Make the ex parte application your last resort
Before you even consider filing an ex parte application, try to resolve the issue with opposing counsel first. I’ve had countless hearings where counsel for the party against whom ex parte motion is directed will start with, “If they had only asked me, I would have (fill in the blank)” or the opposing counsel may propose an acceptable compromise at the hearing. I appreciate that when attorneys are actually standing before a judge there is an effort by everyone to appear reasonable. Nevertheless, there are few issues that reasonable minds should not be able to resolve. Particularly at this time, civility and cooperation between counsel should be on a heightened level. Meet and confer. Stipulate to what you can. Narrow your issues. Rushing in to seek ex parte relief should always be a last resort.
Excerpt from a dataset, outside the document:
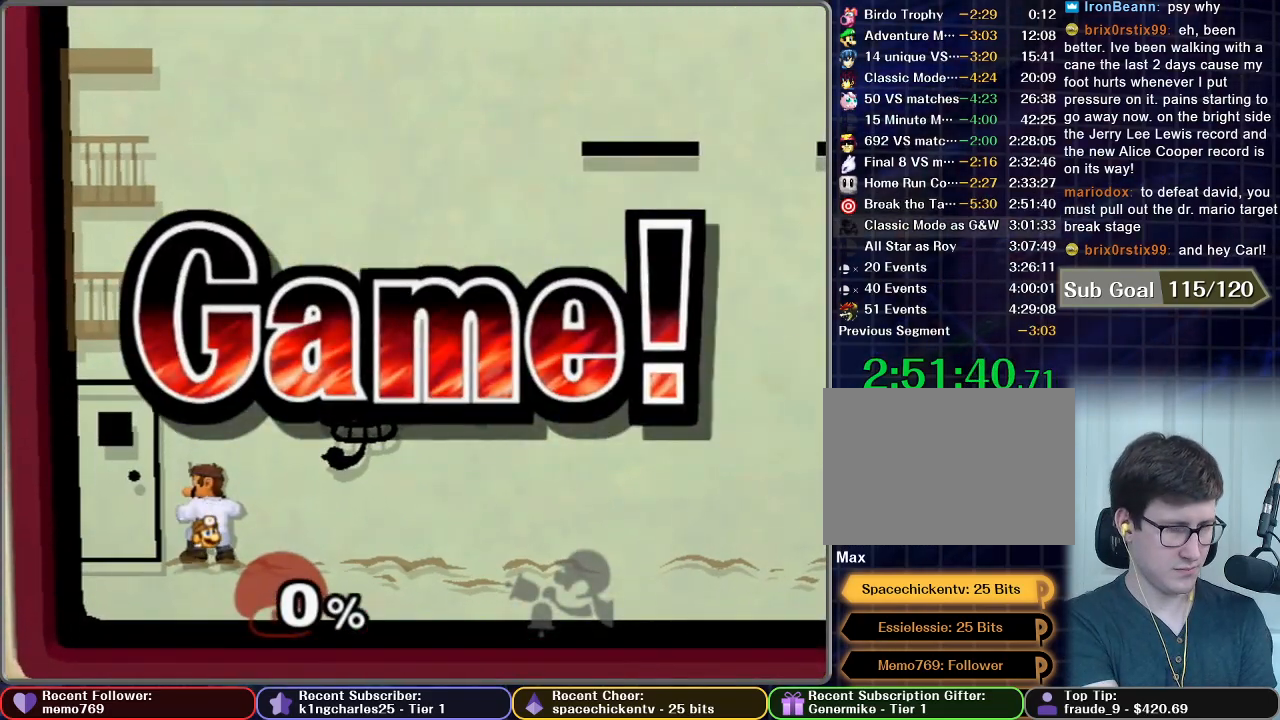
{"buttons": [], "left_stick": "center", "right_stick": "center", "button_events": []}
If you are able to obtain an agreement with opposing counsel, you do not need to come in ex parte to obtain the court’s blessing. Just file an executed stipulation with a proposed order. The goal is to reduce the number of appearances and items on the calendar. Don’t come in on an ex parte if you don’t need to.
Perhaps the most important thing to consider, is whether or not your application should be brought on an ex parte basis at all. There are a number of provisions for which ex parte relief is expressly authorized. These would include matters such as a request to seek appointment of a receiver (California rule of Court 3.1175); to allow the filing of longer memorandum of points and authorities to support or oppose a motion (California rule of Court 3.1113(e)); to request dismissal for failure to timely file an amended complaint after a demurrer has been sustained with leave to amend (Code of Civ. Proc., § 581(f)(2).
If ex parte relief is not expressly authorized by statute, your application must explain exactly what the exigent circumstances are that make ex parte relief appropriate. In other words, what is the threat of irreparable harm or immediate danger that your client faces? If your request can be addressed in a properly noticed motion, you will need to have some very compelling reasons why your substantive motion should jump to the front of the line and be considered by the court. Otherwise, your application is likely to be denied based upon a lack of exigent circumstances.
So, what constitutes an exigent circumstance? That may mean different things to different people. Severe inconvenience does not equate to an emergency. The fact that the litigation is costing your client a great deal of money will rarely qualify as an exigent circumstance. But, for example, if evidence or property will be destroyed, or a witness permanently unavailable if the court does not act, exigency will likely be found.
Laying out a concise argument is always good practice. It is even more so on an ex parte application. Tell me exactly what you want and why you need to have this decided now. Please do not bog down your application with a litany of the opposing side’s past abuses. Give me only what is necessary to put the current dispute in context. There is only limited time to address the immediate issue that brings you before the court. The better you are able to focus your argument, the better a judge is able to focus attention on your application.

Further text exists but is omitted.